Dès les études du 19ème siècle sur la tuberculose en milieu ouvrier nous savons que le médical dépend du social. En France les personnes trans ont été traitées en malades, soumises à des traitements violents, parfois meurtriers (électrochocs, lobotomies, hormonothérapie contraire) et à des suivis médicaux oppressifs. Dans les années 80, s’installe une structure de spécialistes autoritaires autoproclamés, attachée à défendre son monopole à décider qui a droit ou non d’opérer les personnes trans. Jamais ces équipes n’ont parlé du sida.

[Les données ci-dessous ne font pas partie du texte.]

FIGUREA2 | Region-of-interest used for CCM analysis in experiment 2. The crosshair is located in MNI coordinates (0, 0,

Avec nos alliés, nous avons obtenu la dépsychiatrisation de la question trans, et si nous n’avons pas obtenu le démantèlement de ces équipes nous avons fait éclater le monopole de certains chirurgiens aux pratiques hasardeuses.

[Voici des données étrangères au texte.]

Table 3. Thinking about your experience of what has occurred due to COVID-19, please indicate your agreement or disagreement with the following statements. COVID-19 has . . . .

Les femmes trans migrantes TDS ont été à l’avant garde de la lutte contre le Sida. Ce sont elles par exemple qui ont permis qu’ils se constituent des cohortes dans les hôpitaux pour observer les spécificités des trans. On peut s’étonner qu’une association hégémonique comme l’InterLGBT ait été incapable de condamner les lois de pénalisation des clients des prostituées, unanimement reconnues néfastes par la communauté de la lutte contre le sida.
La question trans ne se limite pas au genre et au médical. Encore aujourd’hui les trans, le plus souvent, sont excluEs du système éducatif ; combien obtiennent d’être maintenues à leur poste professionnel après transition? L’obtention de papiers en accord avec leur vie sociale – un serpent de mer du gouvernement Hollande -, sera un progrès, certes. Mais ce ne sera qu’un début, comme le vote des femmes en 1945.
Les médias en France sont délibérement hostiles aux trans. Blagues répugnantes (« la chanson « Travelo »), personnes que l’on appelle par leur ancienne identité (« vous vous appelliez Jean Pierre avant? »), cinq minutes à la porte parole de l’InterLGBT pour discuter de la loi pour les trans, et des heures pour recevoir en mode sensationnelle une de plus qui a « changé de sexe », sans aucune allusion à la loi promise, et avec plaisanterie graveleuse, d’Ali Badou (« Avec vous on va avoir la solution de l’énigme est-ce que les femmes jouissent plus que les hommes? »).
L’avenir s’assombrit. L’incurie de la gauche pousse les électeurs vers la droite ou l’extrême droite. La population trans a toujours connu des expulsions. En ce moment le gouvernement Hollande expulse les trans migrantes séropositives. Vous imaginez sous un régime autoritaire ? Préparons-nous à riposter.